DH and I have been together for 40 years.
I don't really know how to explain what there is between us - affection & friendship is there but there is no intimacy, either physical or emotional. We talk to each other but it's all superficial stuff - something in the news, gossip picked up from a neighbour etc. We laugh together. But we never talk about important stuff that concerns our lives.
For example, we never ever talk about money. I don't know how much DH earns, how much he's got (he was left some money by a relative, how much he was left or which bank it's in I've got no idea), I don't know how much our bills amount to (I give him half my wages each month towards household expenses), I don't have a well paid job and often run very short of money just before pay day but I could never ask him to lend me £10 for petrol etc. I think he'd judge me as failing.
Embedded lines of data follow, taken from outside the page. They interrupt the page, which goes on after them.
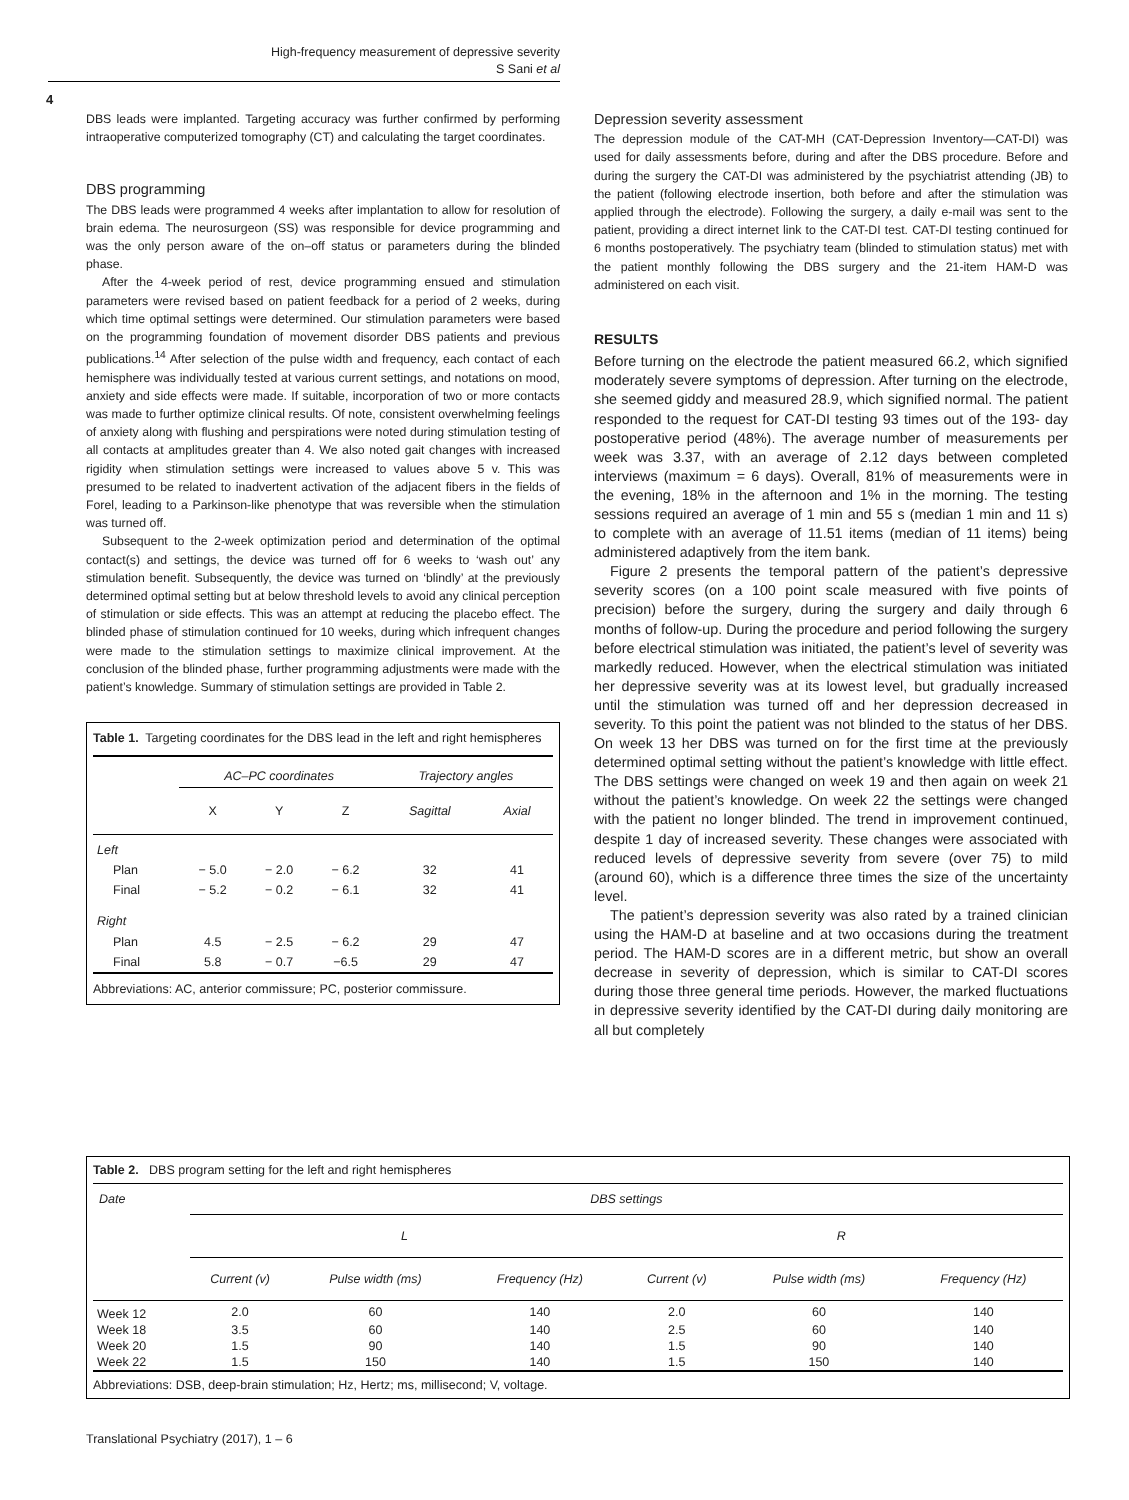High-frequency measurement of depressive severity
S Sani et al
4
DBS leads were implanted. Targeting accuracy was further confirmed by performing intraoperative computerized tomography (CT) and calculating the target coordinates.
DBS programming
The DBS leads were programmed 4 weeks after implantation to allow for resolution of brain edema. The neurosurgeon (SS) was responsible for device programming and was the only person aware of the on–off status or parameters during the blinded phase.
After the 4-week period of rest, device programming ensued and stimulation parameters were revised based on patient feedback for a period of 2 weeks, during which time optimal settings were determined. Our stimulation parameters were based on the programming foundation of movement disorder DBS patients and previous publications.<sup>14</sup> After selection of the pulse width and frequency, each contact of each hemisphere was individually tested at various current settings, and notations on mood, anxiety and side effects were made. If suitable, incorporation of two or more contacts was made to further optimize clinical results. Of note, consistent overwhelming feelings of anxiety along with flushing and perspirations were noted during stimulation testing of all contacts at amplitudes greater than 4. We also noted gait changes with increased rigidity when stimulation settings were increased to values above 5 v. This was presumed to be related to inadvertent activation of the adjacent fibers in the fields of Forel, leading to a Parkinson-like phenotype that was reversible when the stimulation was turned off.
Subsequent to the 2-week optimization period and determination of the optimal contact(s) and settings, the device was turned off for 6 weeks to ‘wash out’ any stimulation benefit. Subsequently, the device was turned on ‘blindly’ at the previously determined optimal setting but at below threshold levels to avoid any clinical perception of stimulation or side effects. This was an attempt at reducing the placebo effect. The blinded phase of stimulation continued for 10 weeks, during which infrequent changes were made to the stimulation settings to maximize clinical improvement. At the conclusion of the blinded phase, further programming adjustments were made with the patient’s knowledge. Summary of stimulation settings are provided in Table 2.
Table 1. Targeting coordinates for the DBS lead in the left and right hemispheres
| | AC–PC coordinates | | | Trajectory angles | |
| --- | --- | --- | --- | --- | --- |
| | X | Y | Z | Sagittal | Axial |
| Left | | | | | |
| Plan | − 5.0 | − 2.0 | − 6.2 | 32 | 41 |
| Final | − 5.2 | − 0.2 | − 6.1 | 32 | 41 |
| Right | | | | | |
| Plan | 4.5 | − 2.5 | − 6.2 | 29 | 47 |
| Final | 5.8 | − 0.7 | −6.5 | 29 | 47 |
Abbreviations: AC, anterior commissure; PC, posterior commissure.
Depression severity assessment
The depression module of the CAT-MH (CAT-Depression Inventory—CAT-DI) was used for daily assessments before, during and after the DBS procedure. Before and during the surgery the CAT-DI was administered by the psychiatrist attending (JB) to the patient (following electrode insertion, both before and after the stimulation was applied through the electrode). Following the surgery, a daily e-mail was sent to the patient, providing a direct internet link to the CAT-DI test. CAT-DI testing continued for 6 months postoperatively. The psychiatry team (blinded to stimulation status) met with the patient monthly following the DBS surgery and the 21-item HAM-D was administered on each visit.
RESULTS
Before turning on the electrode the patient measured 66.2, which signified moderately severe symptoms of depression. After turning on the electrode, she seemed giddy and measured 28.9, which signified normal. The patient responded to the request for CAT-DI testing 93 times out of the 193- day postoperative period (48%). The average number of measurements per week was 3.37, with an average of 2.12 days between completed interviews (maximum = 6 days). Overall, 81% of measurements were in the evening, 18% in the afternoon and 1% in the morning. The testing sessions required an average of 1 min and 55 s (median 1 min and 11 s) to complete with an average of 11.51 items (median of 11 items) being administered adaptively from the item bank.
Figure 2 presents the temporal pattern of the patient’s depressive severity scores (on a 100 point scale measured with five points of precision) before the surgery, during the surgery and daily through 6 months of follow-up. During the procedure and period following the surgery before electrical stimulation was initiated, the patient’s level of severity was markedly reduced. However, when the electrical stimulation was initiated her depressive severity was at its lowest level, but gradually increased until the stimulation was turned off and her depression decreased in severity. To this point the patient was not blinded to the status of her DBS. On week 13 her DBS was turned on for the first time at the previously determined optimal setting without the patient’s knowledge with little effect. The DBS settings were changed on week 19 and then again on week 21 without the patient’s knowledge. On week 22 the settings were changed with the patient no longer blinded. The trend in improvement continued, despite 1 day of increased severity. These changes were associated with reduced levels of depressive severity from severe (over 75) to mild (around 60), which is a difference three times the size of the uncertainty level.
The patient’s depression severity was also rated by a trained clinician using the HAM-D at baseline and at two occasions during the treatment period. The HAM-D scores are in a different metric, but show an overall decrease in severity of depression, which is similar to CAT-DI scores during those three general time periods. However, the marked fluctuations in depressive severity identified by the CAT-DI during daily monitoring are all but completely
Table 2. DBS program setting for the left and right hemispheres
| Date | DBS settings | | | | | |
| --- | --- | --- | --- | --- | --- | --- |
| | L | | | R | | |
| | Current (v) | Pulse width (ms) | Frequency (Hz) | Current (v) | Pulse width (ms) | Frequency (Hz) |
| Week 12 | 2.0 | 60 | 140 | 2.0 | 60 | 140 |
| Week 18 | 3.5 | 60 | 140 | 2.5 | 60 | 140 |
| Week 20 | 1.5 | 90 | 140 | 1.5 | 90 | 140 |
| Week 22 | 1.5 | 150 | 140 | 1.5 | 150 | 140 |
Abbreviations: DSB, deep-brain stimulation; Hz, Hertz; ms, millisecond; V, voltage.
Translational Psychiatry (2017), 1 – 6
We never talk about plans for the future. He's content to sit home watching football and listening to music. In my head I make plans for days out etc. but he doesn't want to do any of it. We don't make plans for holidays & aren't working towards any goals together. I see other people (colleagues, relatives etc) who talk about how they're planning something - a holiday, house renovations, a new car etc. and they have a joint goal & a plan , however haphazard, to achieve it. We have none of those things. I suspect that one day he will come home from work and tell me he's retired without every mentioning beforehand.
On the other hand when I had a long stay in hospital last year he came to see me everyday even though it meant catching 3 buses there and back. So I assume that he does care about me.
I'm unhappy and lonely and don't know how to change things.